WORK TO COMPLETE. Copy every one of the following records word for word, line by line, with no changes.

MATERIAL TO PROCESS.
□ □ □ □

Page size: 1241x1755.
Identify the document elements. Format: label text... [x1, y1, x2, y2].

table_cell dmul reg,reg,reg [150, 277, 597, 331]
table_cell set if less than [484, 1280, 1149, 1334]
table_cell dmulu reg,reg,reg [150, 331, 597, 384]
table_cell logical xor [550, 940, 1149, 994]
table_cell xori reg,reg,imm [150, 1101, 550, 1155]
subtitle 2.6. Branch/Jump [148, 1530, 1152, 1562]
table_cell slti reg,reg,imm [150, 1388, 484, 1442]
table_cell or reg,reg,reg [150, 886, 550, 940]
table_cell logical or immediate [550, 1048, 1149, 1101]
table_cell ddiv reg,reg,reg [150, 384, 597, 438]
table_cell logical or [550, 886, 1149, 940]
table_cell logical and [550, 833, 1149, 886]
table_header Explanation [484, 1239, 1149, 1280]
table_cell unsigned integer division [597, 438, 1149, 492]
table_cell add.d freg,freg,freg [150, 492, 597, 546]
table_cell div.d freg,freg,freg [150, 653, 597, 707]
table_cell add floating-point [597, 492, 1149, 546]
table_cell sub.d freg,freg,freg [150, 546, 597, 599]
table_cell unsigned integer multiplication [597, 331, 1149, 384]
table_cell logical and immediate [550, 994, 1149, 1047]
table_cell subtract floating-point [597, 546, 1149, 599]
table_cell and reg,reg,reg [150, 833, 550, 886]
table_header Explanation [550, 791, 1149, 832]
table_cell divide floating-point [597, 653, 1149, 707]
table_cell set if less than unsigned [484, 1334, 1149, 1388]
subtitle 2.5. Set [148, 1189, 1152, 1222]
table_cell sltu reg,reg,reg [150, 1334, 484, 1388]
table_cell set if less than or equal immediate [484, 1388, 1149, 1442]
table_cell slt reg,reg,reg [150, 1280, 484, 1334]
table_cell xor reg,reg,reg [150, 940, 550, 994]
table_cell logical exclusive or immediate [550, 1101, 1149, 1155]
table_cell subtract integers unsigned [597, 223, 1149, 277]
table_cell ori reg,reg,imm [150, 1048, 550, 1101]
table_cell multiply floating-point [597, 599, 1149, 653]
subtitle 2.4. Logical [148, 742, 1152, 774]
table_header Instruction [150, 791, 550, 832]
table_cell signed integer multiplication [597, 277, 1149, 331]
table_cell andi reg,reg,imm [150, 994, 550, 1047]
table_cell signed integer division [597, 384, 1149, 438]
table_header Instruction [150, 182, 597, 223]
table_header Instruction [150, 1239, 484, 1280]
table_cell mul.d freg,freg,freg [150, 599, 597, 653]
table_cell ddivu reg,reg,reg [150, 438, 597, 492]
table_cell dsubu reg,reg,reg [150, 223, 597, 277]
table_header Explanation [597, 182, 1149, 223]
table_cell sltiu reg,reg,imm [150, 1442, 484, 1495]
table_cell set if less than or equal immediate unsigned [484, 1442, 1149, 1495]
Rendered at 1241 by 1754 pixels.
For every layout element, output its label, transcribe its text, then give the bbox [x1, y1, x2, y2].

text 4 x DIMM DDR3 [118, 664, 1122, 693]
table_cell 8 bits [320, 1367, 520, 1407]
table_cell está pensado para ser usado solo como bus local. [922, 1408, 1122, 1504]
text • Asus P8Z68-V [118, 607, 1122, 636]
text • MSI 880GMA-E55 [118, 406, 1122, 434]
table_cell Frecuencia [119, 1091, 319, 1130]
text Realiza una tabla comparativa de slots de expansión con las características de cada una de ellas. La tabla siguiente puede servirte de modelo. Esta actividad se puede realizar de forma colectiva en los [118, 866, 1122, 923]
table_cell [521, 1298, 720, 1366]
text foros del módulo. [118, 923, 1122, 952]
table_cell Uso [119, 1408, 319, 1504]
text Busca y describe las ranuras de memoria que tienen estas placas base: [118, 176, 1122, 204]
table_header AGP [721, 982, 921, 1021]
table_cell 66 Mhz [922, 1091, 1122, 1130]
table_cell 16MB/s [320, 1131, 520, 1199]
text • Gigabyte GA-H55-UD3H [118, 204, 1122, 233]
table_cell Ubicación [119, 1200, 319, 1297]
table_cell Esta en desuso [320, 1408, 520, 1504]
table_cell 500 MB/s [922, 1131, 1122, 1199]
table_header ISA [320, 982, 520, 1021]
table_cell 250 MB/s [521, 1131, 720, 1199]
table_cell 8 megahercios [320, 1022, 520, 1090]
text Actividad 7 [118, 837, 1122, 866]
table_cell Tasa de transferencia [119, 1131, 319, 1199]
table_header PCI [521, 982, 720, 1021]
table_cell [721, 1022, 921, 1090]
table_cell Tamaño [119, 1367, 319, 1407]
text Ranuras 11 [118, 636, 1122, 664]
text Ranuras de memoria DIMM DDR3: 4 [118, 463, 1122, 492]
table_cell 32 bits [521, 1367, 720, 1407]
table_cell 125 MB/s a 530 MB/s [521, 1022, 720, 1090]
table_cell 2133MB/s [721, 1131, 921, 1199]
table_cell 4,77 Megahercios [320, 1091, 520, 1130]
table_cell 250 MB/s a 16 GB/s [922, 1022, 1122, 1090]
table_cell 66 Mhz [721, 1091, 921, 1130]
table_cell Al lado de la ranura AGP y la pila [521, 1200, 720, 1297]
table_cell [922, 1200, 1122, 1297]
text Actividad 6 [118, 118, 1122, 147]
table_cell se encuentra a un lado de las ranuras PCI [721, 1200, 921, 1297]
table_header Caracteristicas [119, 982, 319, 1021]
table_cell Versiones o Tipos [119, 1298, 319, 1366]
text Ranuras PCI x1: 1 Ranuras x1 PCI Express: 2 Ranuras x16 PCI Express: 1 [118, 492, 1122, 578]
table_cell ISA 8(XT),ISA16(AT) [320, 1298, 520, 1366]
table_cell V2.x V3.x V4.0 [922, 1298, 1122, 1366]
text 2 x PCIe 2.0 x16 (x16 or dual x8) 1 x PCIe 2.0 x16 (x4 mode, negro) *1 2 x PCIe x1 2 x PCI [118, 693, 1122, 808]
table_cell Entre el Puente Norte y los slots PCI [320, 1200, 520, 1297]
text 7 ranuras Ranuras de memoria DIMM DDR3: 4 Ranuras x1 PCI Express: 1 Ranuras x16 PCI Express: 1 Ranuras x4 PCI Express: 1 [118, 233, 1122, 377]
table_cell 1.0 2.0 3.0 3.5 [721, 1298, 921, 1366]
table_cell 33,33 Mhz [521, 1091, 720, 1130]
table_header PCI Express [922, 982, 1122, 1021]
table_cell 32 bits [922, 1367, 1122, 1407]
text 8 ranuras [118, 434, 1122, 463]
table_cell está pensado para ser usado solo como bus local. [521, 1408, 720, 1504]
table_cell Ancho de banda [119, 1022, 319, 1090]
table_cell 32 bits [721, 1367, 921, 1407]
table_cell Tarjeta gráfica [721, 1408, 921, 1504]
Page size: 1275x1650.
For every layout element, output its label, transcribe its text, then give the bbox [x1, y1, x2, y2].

□ □ □ □

RESPONSE BELOW.
Page size: 1241x1755.
Identify the document elements. Format: label text... [x1, y1, x2, y2].

table_cell dmul reg,reg,reg [150, 277, 597, 331]
table_cell set if less than [484, 1280, 1149, 1334]
table_cell dmulu reg,reg,reg [150, 331, 597, 384]
table_cell logical xor [550, 940, 1149, 994]
table_cell xori reg,reg,imm [150, 1101, 550, 1155]
subtitle 2.6. Branch/Jump [148, 1530, 1152, 1562]
table_cell slti reg,reg,imm [150, 1388, 484, 1442]
table_cell or reg,reg,reg [150, 886, 550, 940]
table_cell logical or immediate [550, 1048, 1149, 1101]
table_cell ddiv reg,reg,reg [150, 384, 597, 438]
table_cell logical or [550, 886, 1149, 940]
table_cell logical and [550, 833, 1149, 886]
table_header Explanation [484, 1239, 1149, 1280]
table_cell unsigned integer division [597, 438, 1149, 492]
table_cell add.d freg,freg,freg [150, 492, 597, 546]
table_cell div.d freg,freg,freg [150, 653, 597, 707]
table_cell add floating-point [597, 492, 1149, 546]
table_cell sub.d freg,freg,freg [150, 546, 597, 599]
table_cell unsigned integer multiplication [597, 331, 1149, 384]
table_cell logical and immediate [550, 994, 1149, 1047]
table_cell subtract floating-point [597, 546, 1149, 599]
table_cell and reg,reg,reg [150, 833, 550, 886]
table_header Explanation [550, 791, 1149, 832]
table_cell divide floating-point [597, 653, 1149, 707]
table_cell set if less than unsigned [484, 1334, 1149, 1388]
subtitle 2.5. Set [148, 1189, 1152, 1222]
table_cell sltu reg,reg,reg [150, 1334, 484, 1388]
table_cell set if less than or equal immediate [484, 1388, 1149, 1442]
table_cell slt reg,reg,reg [150, 1280, 484, 1334]
table_cell xor reg,reg,reg [150, 940, 550, 994]
table_cell logical exclusive or immediate [550, 1101, 1149, 1155]
table_cell subtract integers unsigned [597, 223, 1149, 277]
table_cell ori reg,reg,imm [150, 1048, 550, 1101]
table_cell multiply floating-point [597, 599, 1149, 653]
subtitle 2.4. Logical [148, 742, 1152, 774]
table_header Instruction [150, 791, 550, 832]
table_cell signed integer multiplication [597, 277, 1149, 331]
table_cell andi reg,reg,imm [150, 994, 550, 1047]
table_cell signed integer division [597, 384, 1149, 438]
table_header Instruction [150, 182, 597, 223]
table_header Instruction [150, 1239, 484, 1280]
table_cell mul.d freg,freg,freg [150, 599, 597, 653]
table_cell ddivu reg,reg,reg [150, 438, 597, 492]
table_cell dsubu reg,reg,reg [150, 223, 597, 277]
table_header Explanation [597, 182, 1149, 223]
table_cell sltiu reg,reg,imm [150, 1442, 484, 1495]
table_cell set if less than or equal immediate unsigned [484, 1442, 1149, 1495]
Rendered at 1241 by 1754 pixels.
For every layout element, output its label, transcribe its text, then give the bbox [x1, y1, x2, y2].

text 4 x DIMM DDR3 [118, 664, 1122, 693]
table_cell 8 bits [320, 1367, 520, 1407]
table_cell está pensado para ser usado solo como bus local. [922, 1408, 1122, 1504]
text • Asus P8Z68-V [118, 607, 1122, 636]
text • MSI 880GMA-E55 [118, 406, 1122, 434]
table_cell Frecuencia [119, 1091, 319, 1130]
text Realiza una tabla comparativa de slots de expansión con las características de cada una de ellas. La tabla siguiente puede servirte de modelo. Esta actividad se puede realizar de forma colectiva en los [118, 866, 1122, 923]
table_cell [521, 1298, 720, 1366]
text foros del módulo. [118, 923, 1122, 952]
table_cell Uso [119, 1408, 319, 1504]
text Busca y describe las ranuras de memoria que tienen estas placas base: [118, 176, 1122, 204]
table_header AGP [721, 982, 921, 1021]
table_cell 66 Mhz [922, 1091, 1122, 1130]
table_cell 16MB/s [320, 1131, 520, 1199]
text • Gigabyte GA-H55-UD3H [118, 204, 1122, 233]
table_cell Ubicación [119, 1200, 319, 1297]
table_cell Esta en desuso [320, 1408, 520, 1504]
table_cell 500 MB/s [922, 1131, 1122, 1199]
table_header ISA [320, 982, 520, 1021]
table_cell 250 MB/s [521, 1131, 720, 1199]
table_cell 8 megahercios [320, 1022, 520, 1090]
text Actividad 7 [118, 837, 1122, 866]
table_cell Tasa de transferencia [119, 1131, 319, 1199]
table_header PCI [521, 982, 720, 1021]
table_cell [721, 1022, 921, 1090]
table_cell Tamaño [119, 1367, 319, 1407]
text Ranuras 11 [118, 636, 1122, 664]
text Ranuras de memoria DIMM DDR3: 4 [118, 463, 1122, 492]
table_cell 32 bits [521, 1367, 720, 1407]
table_cell 125 MB/s a 530 MB/s [521, 1022, 720, 1090]
table_cell 2133MB/s [721, 1131, 921, 1199]
table_cell 4,77 Megahercios [320, 1091, 520, 1130]
table_cell 250 MB/s a 16 GB/s [922, 1022, 1122, 1090]
table_cell 66 Mhz [721, 1091, 921, 1130]
table_cell Al lado de la ranura AGP y la pila [521, 1200, 720, 1297]
table_cell [922, 1200, 1122, 1297]
text Actividad 6 [118, 118, 1122, 147]
table_cell se encuentra a un lado de las ranuras PCI [721, 1200, 921, 1297]
table_header Caracteristicas [119, 982, 319, 1021]
table_cell Versiones o Tipos [119, 1298, 319, 1366]
text Ranuras PCI x1: 1 Ranuras x1 PCI Express: 2 Ranuras x16 PCI Express: 1 [118, 492, 1122, 578]
table_cell ISA 8(XT),ISA16(AT) [320, 1298, 520, 1366]
table_cell V2.x V3.x V4.0 [922, 1298, 1122, 1366]
text 2 x PCIe 2.0 x16 (x16 or dual x8) 1 x PCIe 2.0 x16 (x4 mode, negro) *1 2 x PCIe x1 2 x PCI [118, 693, 1122, 808]
table_cell Entre el Puente Norte y los slots PCI [320, 1200, 520, 1297]
text 7 ranuras Ranuras de memoria DIMM DDR3: 4 Ranuras x1 PCI Express: 1 Ranuras x16 PCI Express: 1 Ranuras x4 PCI Express: 1 [118, 233, 1122, 377]
table_cell 1.0 2.0 3.0 3.5 [721, 1298, 921, 1366]
table_cell 33,33 Mhz [521, 1091, 720, 1130]
table_header PCI Express [922, 982, 1122, 1021]
table_cell 32 bits [922, 1367, 1122, 1407]
text 8 ranuras [118, 434, 1122, 463]
table_cell está pensado para ser usado solo como bus local. [521, 1408, 720, 1504]
table_cell Ancho de banda [119, 1022, 319, 1090]
table_cell 32 bits [721, 1367, 921, 1407]
table_cell Tarjeta gráfica [721, 1408, 921, 1504]
Page size: 1275x1650.
For every layout element, output its label, transcribe its text, then give the bbox [x1, y1, x2, y2].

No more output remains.